§ ZIEL DER AUFGABE
Was sagt der Kommentar zu diesen Punkten?
(a) Welches Gebäude wurde in dieser Woche eröffnet, und in welcher Stadt?
(b) Welches Projekt gilt als das schönste Beispiel für Vorhaben, bei denen fraglich ist, ob es je einen Fertigstellungstermin gibt?
(c) Wer hat den Kommentar verfasst?
### AUSZUG
Ostthüringer Zeitung: Jörg Riebartsch kommentiert: Großprojekte – wenn die Kosten laufen lernen

Von Jörg Riebartsch

Endlich mal ein Großprojekt verwirklicht: In dieser Woche wurde
die Elbphilharmonie in Hamburg eröffnet. Viel später als
beabsichtigt. Viel teurer als geplant. In ein paar Jahren wird nur
noch die Freude überwiegen, dass eine Stadt in Deutschland sich ein
solch herausragendes Projekt leisten kann.

Bei anderen Projekten muss man sich die Frage stellen, ob es
irgendwann überhaupt einen Fertigstellungstermin geben wird. Das
schönste Beispiel ist der geplante neue Berliner Großflughafen,
dessen Eröffnung bereits so oft verschoben wurde, dass man nicht mehr
in Erinnerung hat, wie oft schon und wie oft noch.
######
### BEREITGESTELLTES MATERIAL
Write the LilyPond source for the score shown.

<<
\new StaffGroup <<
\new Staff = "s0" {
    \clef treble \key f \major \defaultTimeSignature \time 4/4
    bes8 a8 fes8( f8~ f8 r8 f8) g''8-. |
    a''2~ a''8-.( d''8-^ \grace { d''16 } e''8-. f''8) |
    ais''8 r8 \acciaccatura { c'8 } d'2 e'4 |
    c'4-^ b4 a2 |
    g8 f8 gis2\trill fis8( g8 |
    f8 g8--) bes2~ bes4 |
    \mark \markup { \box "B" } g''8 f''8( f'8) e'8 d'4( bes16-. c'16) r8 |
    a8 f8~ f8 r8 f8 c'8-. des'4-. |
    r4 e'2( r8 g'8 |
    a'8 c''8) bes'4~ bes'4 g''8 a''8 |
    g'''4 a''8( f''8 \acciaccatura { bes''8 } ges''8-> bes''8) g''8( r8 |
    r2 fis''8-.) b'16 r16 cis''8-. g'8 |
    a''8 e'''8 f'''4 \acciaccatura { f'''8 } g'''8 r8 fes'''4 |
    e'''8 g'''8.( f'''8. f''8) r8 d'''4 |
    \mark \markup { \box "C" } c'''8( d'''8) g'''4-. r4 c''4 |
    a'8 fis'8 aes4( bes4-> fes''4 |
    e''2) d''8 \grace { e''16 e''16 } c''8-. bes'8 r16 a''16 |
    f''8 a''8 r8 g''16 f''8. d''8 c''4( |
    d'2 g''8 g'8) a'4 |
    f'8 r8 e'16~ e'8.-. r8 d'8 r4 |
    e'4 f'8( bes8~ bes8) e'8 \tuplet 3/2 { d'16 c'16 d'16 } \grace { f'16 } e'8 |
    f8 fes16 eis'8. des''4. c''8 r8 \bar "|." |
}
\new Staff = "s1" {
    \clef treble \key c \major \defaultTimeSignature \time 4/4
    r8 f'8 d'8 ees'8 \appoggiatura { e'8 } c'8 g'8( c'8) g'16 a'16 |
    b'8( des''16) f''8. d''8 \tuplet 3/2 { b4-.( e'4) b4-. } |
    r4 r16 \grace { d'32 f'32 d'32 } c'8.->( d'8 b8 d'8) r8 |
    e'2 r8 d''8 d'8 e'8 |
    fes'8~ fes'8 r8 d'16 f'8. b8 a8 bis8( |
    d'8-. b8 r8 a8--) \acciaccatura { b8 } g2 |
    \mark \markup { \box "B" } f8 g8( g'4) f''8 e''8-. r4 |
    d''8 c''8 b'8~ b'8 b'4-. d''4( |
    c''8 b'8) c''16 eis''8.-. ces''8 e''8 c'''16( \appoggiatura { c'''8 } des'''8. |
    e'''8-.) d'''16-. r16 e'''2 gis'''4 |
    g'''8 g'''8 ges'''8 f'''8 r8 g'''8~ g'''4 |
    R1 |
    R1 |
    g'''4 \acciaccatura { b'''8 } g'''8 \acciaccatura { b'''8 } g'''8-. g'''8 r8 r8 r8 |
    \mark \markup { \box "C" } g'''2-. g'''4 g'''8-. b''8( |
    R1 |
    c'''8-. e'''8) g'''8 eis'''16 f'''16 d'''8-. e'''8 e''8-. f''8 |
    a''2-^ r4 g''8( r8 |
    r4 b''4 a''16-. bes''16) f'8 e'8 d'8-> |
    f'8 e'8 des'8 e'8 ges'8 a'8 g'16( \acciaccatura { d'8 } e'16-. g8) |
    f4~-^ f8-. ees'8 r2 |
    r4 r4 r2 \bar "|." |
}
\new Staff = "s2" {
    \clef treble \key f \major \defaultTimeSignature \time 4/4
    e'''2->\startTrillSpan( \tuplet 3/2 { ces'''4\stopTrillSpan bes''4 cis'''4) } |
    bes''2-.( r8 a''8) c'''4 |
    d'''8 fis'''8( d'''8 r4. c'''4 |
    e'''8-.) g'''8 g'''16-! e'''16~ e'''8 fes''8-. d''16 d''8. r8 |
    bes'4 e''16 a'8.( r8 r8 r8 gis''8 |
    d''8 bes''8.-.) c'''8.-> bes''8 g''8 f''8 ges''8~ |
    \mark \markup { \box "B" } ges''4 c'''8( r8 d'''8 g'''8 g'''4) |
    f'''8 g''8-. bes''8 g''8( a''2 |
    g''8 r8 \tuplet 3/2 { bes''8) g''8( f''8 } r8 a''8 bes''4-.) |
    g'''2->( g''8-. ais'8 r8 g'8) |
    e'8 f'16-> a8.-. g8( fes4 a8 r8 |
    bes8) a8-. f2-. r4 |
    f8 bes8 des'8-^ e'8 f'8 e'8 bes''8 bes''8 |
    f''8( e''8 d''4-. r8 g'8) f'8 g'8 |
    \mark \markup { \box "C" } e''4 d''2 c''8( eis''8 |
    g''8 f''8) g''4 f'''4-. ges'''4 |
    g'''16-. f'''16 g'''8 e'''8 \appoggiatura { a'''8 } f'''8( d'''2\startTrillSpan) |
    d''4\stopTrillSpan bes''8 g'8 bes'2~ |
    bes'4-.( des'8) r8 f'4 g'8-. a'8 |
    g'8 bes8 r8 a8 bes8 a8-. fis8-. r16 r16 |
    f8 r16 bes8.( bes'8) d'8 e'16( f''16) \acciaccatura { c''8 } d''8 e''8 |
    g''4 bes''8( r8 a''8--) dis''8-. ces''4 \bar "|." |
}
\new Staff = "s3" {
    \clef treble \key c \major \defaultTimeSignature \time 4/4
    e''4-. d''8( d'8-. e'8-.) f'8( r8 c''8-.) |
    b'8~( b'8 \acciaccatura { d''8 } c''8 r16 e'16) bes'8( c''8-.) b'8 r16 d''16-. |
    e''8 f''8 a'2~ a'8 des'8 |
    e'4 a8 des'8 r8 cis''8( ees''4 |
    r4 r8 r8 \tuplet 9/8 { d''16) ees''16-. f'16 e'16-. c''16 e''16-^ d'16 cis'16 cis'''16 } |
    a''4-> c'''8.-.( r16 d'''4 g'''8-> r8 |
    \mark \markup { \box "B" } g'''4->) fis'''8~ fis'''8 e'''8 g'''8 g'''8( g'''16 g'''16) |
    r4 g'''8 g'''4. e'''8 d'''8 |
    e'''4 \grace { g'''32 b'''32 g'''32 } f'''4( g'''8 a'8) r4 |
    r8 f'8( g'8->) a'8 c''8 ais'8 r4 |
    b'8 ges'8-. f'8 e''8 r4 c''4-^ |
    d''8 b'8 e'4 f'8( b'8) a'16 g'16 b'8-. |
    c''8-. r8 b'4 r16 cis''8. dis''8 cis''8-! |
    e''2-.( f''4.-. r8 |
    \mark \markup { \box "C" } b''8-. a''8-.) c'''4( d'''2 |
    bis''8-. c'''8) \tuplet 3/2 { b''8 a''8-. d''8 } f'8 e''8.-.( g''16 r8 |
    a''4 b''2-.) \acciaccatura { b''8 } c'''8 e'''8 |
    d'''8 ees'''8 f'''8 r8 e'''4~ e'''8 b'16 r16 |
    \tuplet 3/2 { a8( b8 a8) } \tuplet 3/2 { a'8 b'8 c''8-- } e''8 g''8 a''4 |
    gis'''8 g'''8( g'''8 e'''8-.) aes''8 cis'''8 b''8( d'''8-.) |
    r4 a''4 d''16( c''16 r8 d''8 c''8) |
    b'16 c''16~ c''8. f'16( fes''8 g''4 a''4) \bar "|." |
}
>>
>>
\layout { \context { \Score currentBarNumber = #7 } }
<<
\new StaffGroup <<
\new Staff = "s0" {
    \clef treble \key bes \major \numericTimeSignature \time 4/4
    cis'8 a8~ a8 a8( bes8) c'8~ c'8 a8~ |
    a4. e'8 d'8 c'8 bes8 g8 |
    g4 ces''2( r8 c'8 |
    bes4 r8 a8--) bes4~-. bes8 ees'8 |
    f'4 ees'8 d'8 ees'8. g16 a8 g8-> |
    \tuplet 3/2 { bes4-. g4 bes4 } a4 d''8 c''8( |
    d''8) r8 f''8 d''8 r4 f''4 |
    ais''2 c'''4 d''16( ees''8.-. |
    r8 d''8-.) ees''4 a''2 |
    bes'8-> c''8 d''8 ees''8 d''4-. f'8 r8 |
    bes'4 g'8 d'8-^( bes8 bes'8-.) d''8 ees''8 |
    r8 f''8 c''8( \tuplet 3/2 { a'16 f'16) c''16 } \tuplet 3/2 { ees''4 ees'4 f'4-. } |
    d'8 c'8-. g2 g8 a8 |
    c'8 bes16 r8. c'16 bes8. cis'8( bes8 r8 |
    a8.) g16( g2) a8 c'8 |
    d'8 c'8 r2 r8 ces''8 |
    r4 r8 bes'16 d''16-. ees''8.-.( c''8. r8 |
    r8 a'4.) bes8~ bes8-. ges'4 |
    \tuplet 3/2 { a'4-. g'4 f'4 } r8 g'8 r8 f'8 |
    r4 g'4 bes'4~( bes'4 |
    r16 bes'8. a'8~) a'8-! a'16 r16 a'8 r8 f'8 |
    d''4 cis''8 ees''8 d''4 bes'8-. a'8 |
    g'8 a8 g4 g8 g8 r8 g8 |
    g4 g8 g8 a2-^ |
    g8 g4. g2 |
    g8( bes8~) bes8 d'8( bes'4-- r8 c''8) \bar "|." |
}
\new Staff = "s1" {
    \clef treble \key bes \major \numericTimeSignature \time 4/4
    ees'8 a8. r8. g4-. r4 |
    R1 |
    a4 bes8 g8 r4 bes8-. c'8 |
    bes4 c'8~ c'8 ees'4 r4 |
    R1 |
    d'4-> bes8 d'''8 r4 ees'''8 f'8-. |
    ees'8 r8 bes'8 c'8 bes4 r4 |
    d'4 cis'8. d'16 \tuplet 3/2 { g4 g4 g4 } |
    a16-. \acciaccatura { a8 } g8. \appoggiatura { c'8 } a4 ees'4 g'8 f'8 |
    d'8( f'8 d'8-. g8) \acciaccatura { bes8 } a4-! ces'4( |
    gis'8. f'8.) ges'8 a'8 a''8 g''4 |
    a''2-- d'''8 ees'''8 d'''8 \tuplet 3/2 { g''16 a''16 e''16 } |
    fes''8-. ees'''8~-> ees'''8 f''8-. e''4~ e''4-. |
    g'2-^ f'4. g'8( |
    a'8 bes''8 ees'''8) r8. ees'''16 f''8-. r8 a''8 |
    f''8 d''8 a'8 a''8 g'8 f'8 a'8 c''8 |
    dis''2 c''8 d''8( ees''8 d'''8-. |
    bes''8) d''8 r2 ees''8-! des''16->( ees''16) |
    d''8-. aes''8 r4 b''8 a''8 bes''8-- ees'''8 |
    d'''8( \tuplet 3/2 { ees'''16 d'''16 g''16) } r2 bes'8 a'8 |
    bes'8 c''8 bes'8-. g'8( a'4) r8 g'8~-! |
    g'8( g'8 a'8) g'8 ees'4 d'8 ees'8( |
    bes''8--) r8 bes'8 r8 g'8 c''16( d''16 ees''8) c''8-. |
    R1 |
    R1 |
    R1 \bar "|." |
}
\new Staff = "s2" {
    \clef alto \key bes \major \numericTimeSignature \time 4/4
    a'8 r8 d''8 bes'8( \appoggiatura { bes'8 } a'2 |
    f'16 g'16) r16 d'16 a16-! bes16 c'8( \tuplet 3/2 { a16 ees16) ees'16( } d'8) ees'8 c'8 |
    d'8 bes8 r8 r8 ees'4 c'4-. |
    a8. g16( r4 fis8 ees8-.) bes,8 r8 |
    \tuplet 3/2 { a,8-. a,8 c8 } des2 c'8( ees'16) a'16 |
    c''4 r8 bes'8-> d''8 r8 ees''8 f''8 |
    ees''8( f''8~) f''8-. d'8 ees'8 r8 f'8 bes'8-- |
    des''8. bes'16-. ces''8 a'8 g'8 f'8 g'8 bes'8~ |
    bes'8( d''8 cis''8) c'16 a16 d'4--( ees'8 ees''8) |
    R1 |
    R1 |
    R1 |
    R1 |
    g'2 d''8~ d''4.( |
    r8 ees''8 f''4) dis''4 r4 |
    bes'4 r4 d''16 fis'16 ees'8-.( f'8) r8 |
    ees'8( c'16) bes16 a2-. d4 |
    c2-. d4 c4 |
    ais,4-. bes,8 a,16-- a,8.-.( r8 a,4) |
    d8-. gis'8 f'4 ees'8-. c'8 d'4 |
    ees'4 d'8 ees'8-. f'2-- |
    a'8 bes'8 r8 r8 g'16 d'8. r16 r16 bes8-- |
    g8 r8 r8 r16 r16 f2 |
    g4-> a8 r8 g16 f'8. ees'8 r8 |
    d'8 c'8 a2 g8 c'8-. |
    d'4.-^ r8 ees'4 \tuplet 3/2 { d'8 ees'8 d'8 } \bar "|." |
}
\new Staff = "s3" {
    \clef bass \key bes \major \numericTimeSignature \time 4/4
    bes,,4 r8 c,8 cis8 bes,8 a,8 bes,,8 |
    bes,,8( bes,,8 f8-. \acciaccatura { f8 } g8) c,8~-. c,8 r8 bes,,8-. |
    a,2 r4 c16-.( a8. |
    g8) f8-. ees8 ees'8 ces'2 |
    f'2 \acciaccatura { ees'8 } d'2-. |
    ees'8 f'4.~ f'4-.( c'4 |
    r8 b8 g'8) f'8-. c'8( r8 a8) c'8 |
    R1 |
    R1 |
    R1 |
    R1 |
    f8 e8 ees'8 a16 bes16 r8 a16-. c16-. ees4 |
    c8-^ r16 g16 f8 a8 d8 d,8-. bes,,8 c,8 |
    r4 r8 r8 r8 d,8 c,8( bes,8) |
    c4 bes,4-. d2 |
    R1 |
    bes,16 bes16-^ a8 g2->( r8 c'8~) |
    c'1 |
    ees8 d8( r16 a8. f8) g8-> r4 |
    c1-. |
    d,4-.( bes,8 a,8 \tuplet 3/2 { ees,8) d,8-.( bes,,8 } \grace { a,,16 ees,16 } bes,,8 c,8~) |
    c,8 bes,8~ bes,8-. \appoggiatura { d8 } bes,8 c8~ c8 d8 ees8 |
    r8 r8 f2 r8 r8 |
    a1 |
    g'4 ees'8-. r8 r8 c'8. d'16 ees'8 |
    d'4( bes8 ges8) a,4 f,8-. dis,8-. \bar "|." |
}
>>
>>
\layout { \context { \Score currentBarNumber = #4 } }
######
§ LÖSUNG
(a) Die Elbphilharmonie in Hamburg.
(b) Der geplante neue Berliner Großflughafen.
(c) Jörg Riebartsch.